Test & Debug MCP servers, ChatGPT apps, and MCP Apps (ext-apps)

Installation
Run this command in your terminal to add the MCP server to Claude Code.
Run in terminal:
Command
claude mcp add --transport stdio mcpjam-inspector npx -y @mcpjam/inspector@latest

How to use

The MCPJam Inspector is a local development tool that lets you test and debug your MCP servers, tools, resources, prompts, and OAuth flows with a full JSON-RPC observable console. It provides an emulator for ChatGPT apps and MCP apps, a UI for inspecting server capabilities, and a playground to invoke tools or flows against your own MCP server. Use it to connect to your running MCP servers locally, run tool invocations, view logs, and verify how your server handles different RPC messages and responses. The inspector supports all protocol versions and offers an integrated workflow for debugging OAuth, resources, and elicitation tools, making it easier to iterate on MCP-based apps and servers.

How to install

Prerequisites:

  • Node.js (recommended latest LTS, 12+ or higher depending on your environment)
  • npm or pnpm

Option A: Run directly with npx (no install required)

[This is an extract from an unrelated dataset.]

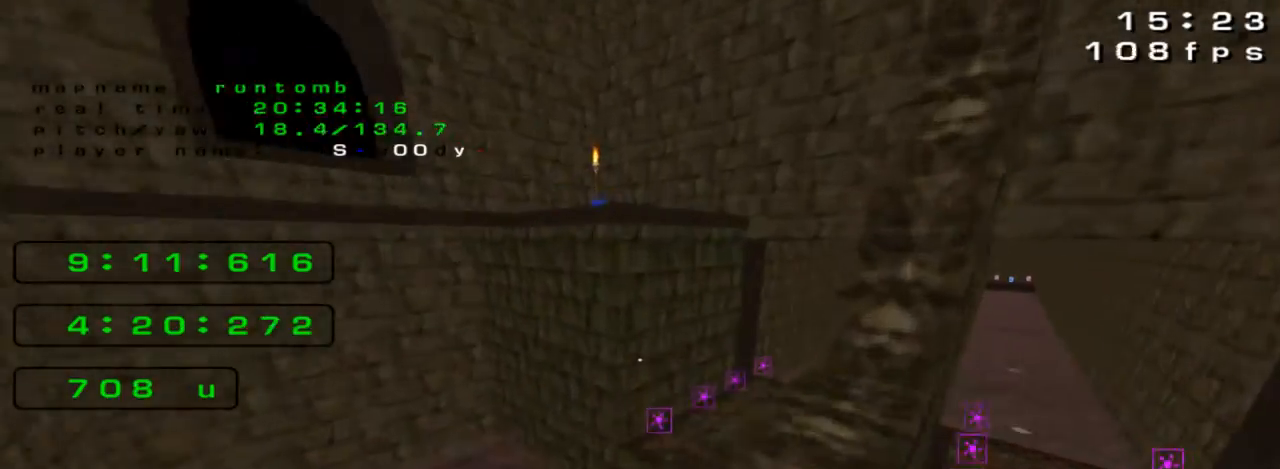
{"keys": ["right"], "events": [[33, "right", "down"], [33, "up", "up"]]}
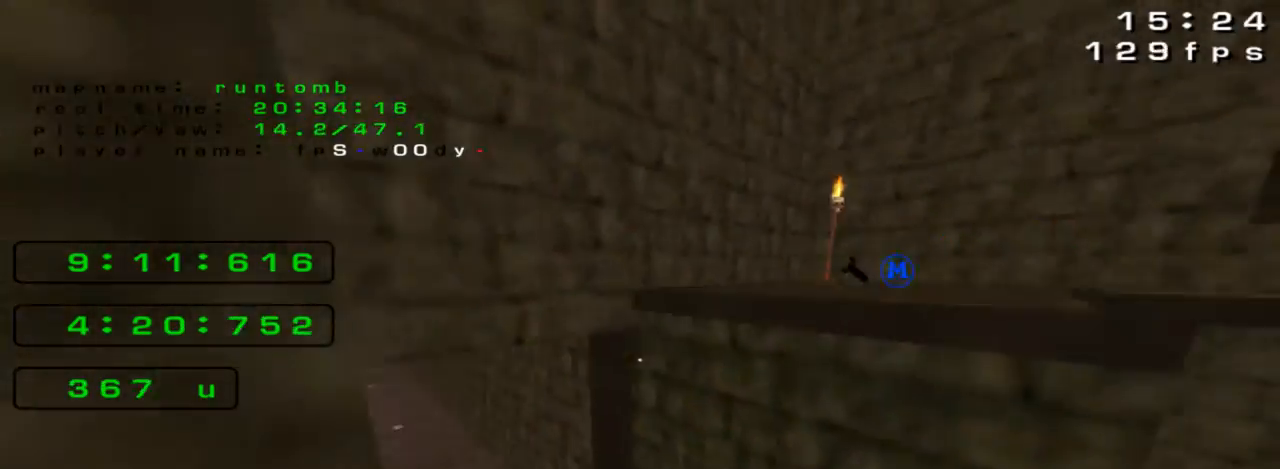
{"keys": ["right"], "events": []}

  • Ensure you have Node.js installed
  • Run:
npx @mcpjam/inspector@latest

Option B: Install locally via npm (if you prefer a pinned version)

  • Install the package globally or add to your project:
npm install -g @mcpjam/inspector@latest

Then run the binary or script as documented by the package (follow the CLI help if needed).

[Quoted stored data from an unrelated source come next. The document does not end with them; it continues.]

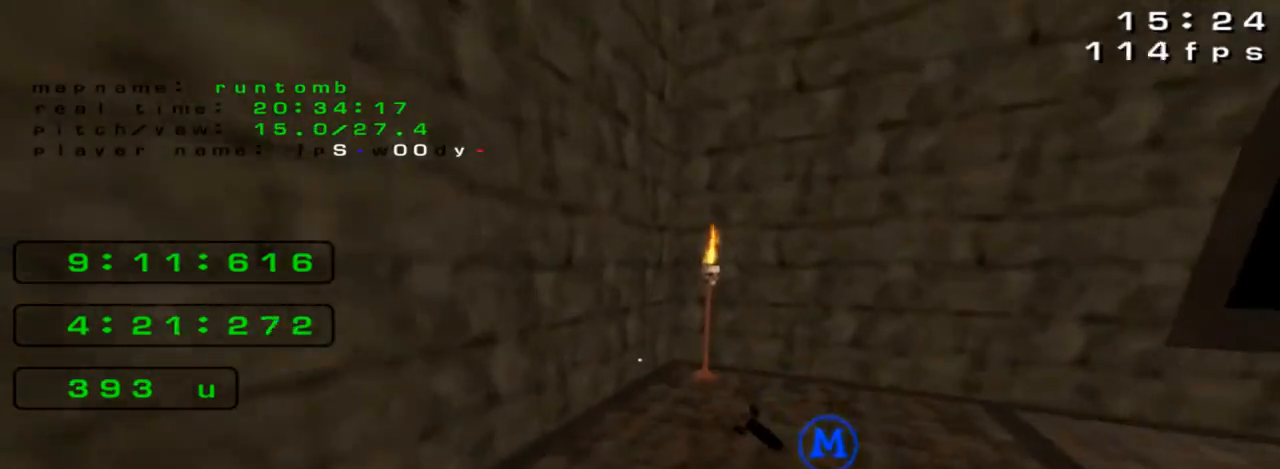
{"keys": ["left", "up"], "events": [[367, "up", "down"], [400, "left", "down"], [467, "right", "up"]]}
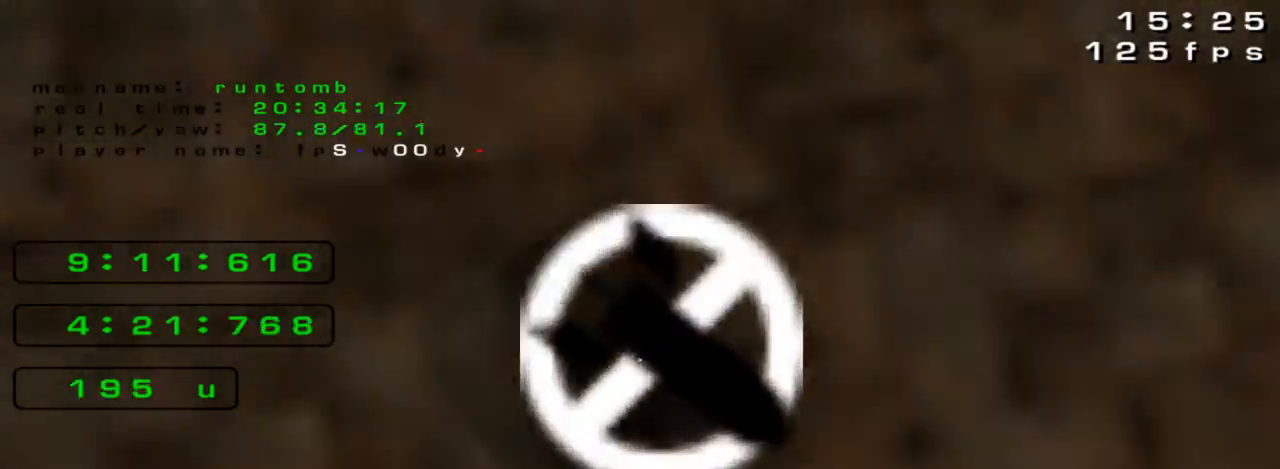
{"keys": ["up"]}
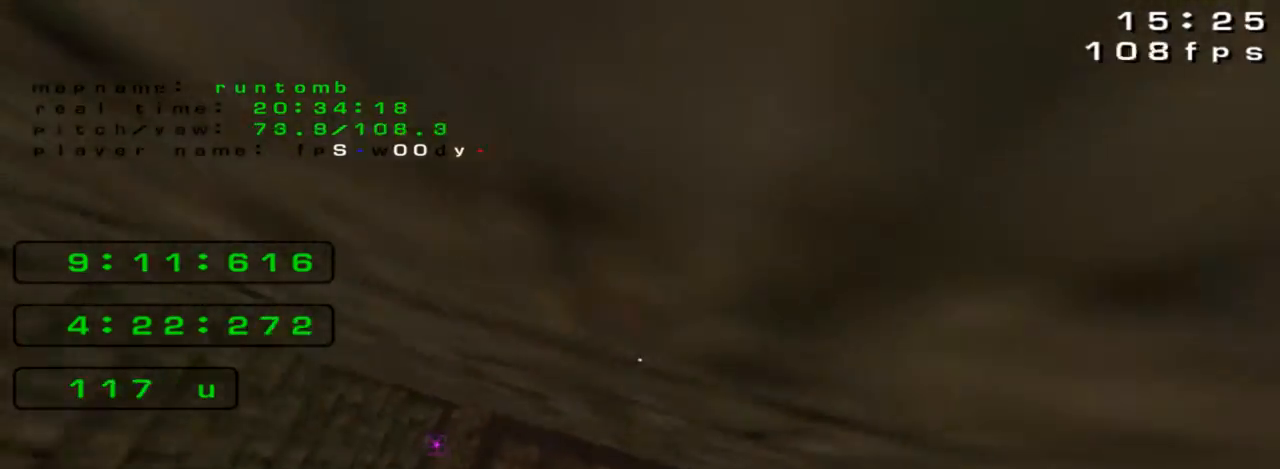
{"keys": ["up"]}
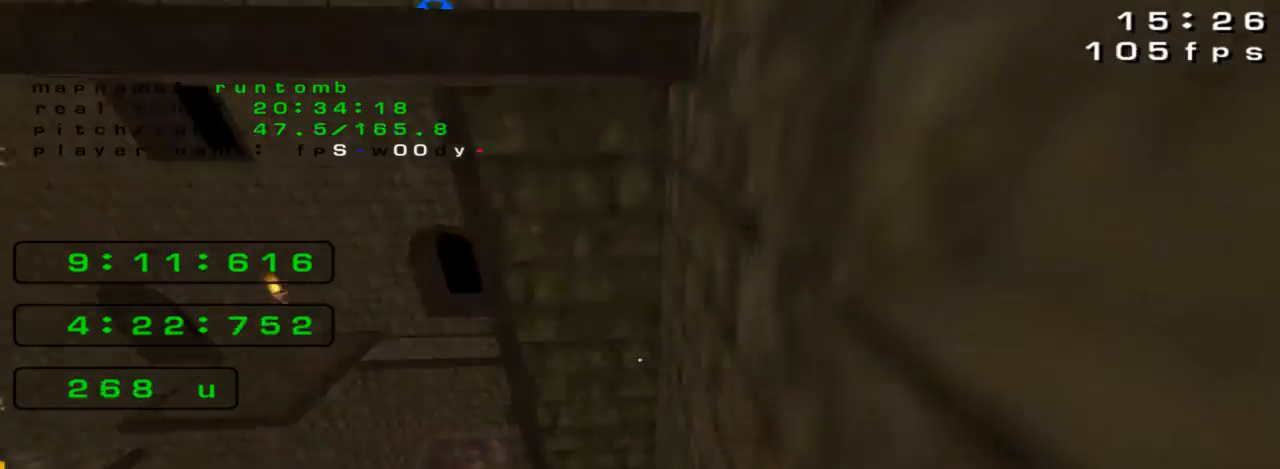
{"keys": ["left"], "events": [[300, "left", "down"], [500, "up", "up"]]}
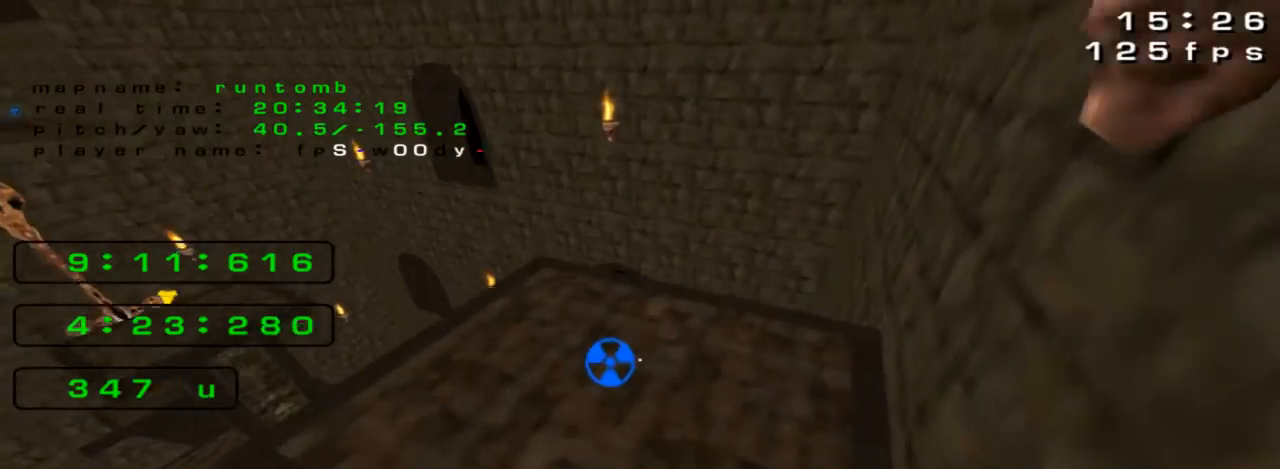
{"keys": ["down"], "events": [[300, "down", "down"], [500, "left", "up"]]}
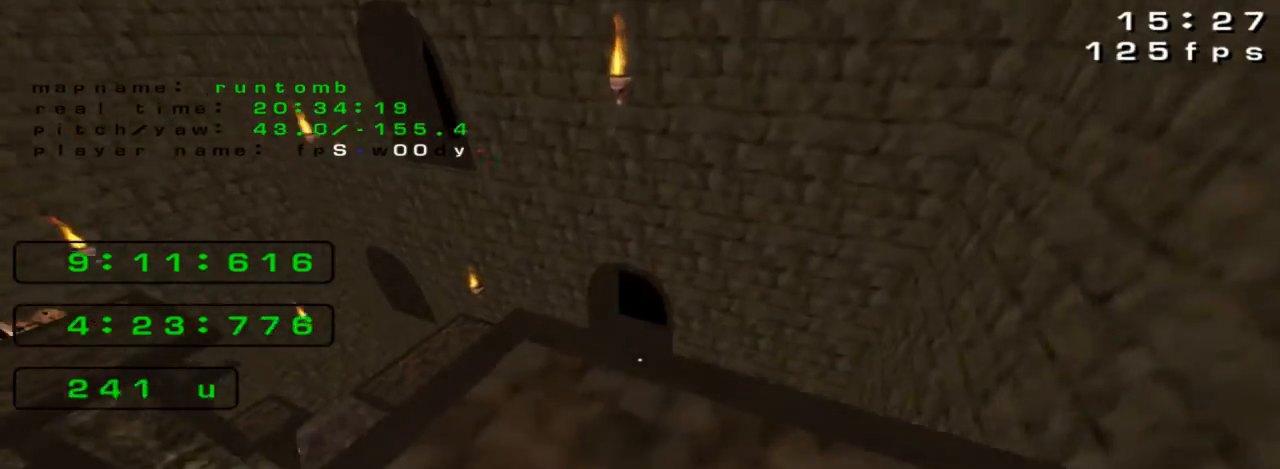
{"keys": ["left", "up"], "events": [[200, "down", "up"], [300, "up", "down"], [500, "left", "down"]]}
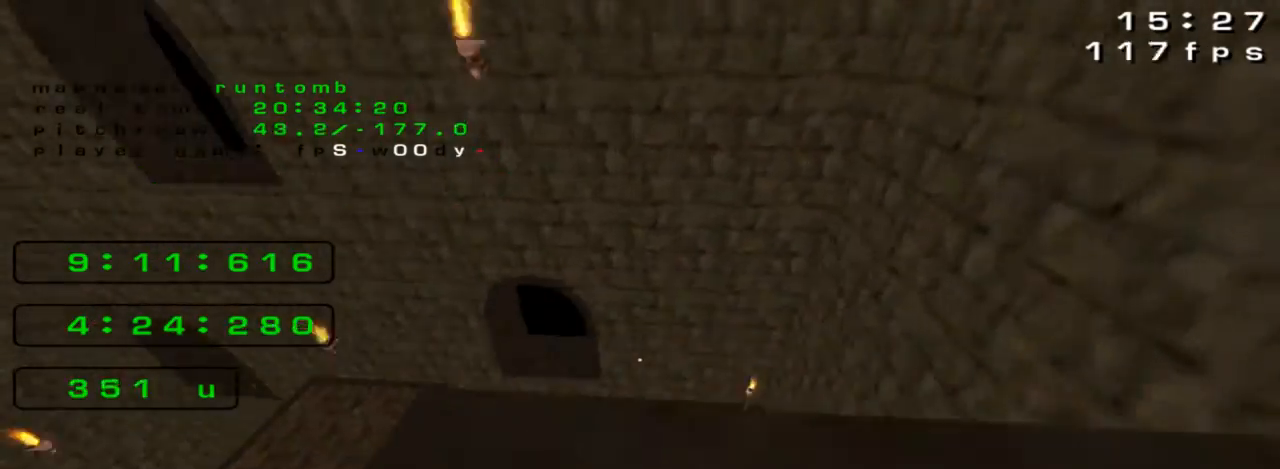
{"keys": ["left", "up"], "events": []}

Option C: Docker (alternative deployment)

  • Run the inspector in a container (if provided by MCPJam) with proper port mapping:
docker run -p 6274:6274 mcpjam/mcp-inspector

Prerequisites for Docker: Docker installed and running, appropriate permissions to pull images.

Additional notes

Tips and common issues:

  • If you’re using npx frequently, the -y flag in the mcp_config example is optional; you can omit it if you prefer sticking with the default npx behavior.
  • The inspector exposes a local UI. Make sure you expose the correct port (default 6274) if you’re running behind a NAT or in a container.
  • When debugging OAuth or tools, check the API version compatibility and ensure your MCP server responds with the expected JSON-RPC payloads.
  • If you upgrade your MCPJam Inspector, verify that your server’s RPC schemas remain compatible with the inspector’s observer tooling.
  • Environment variables can be used to configure endpoints, tokens, or feature flags; add them under the env field in the mcp_config if your deployment requires them.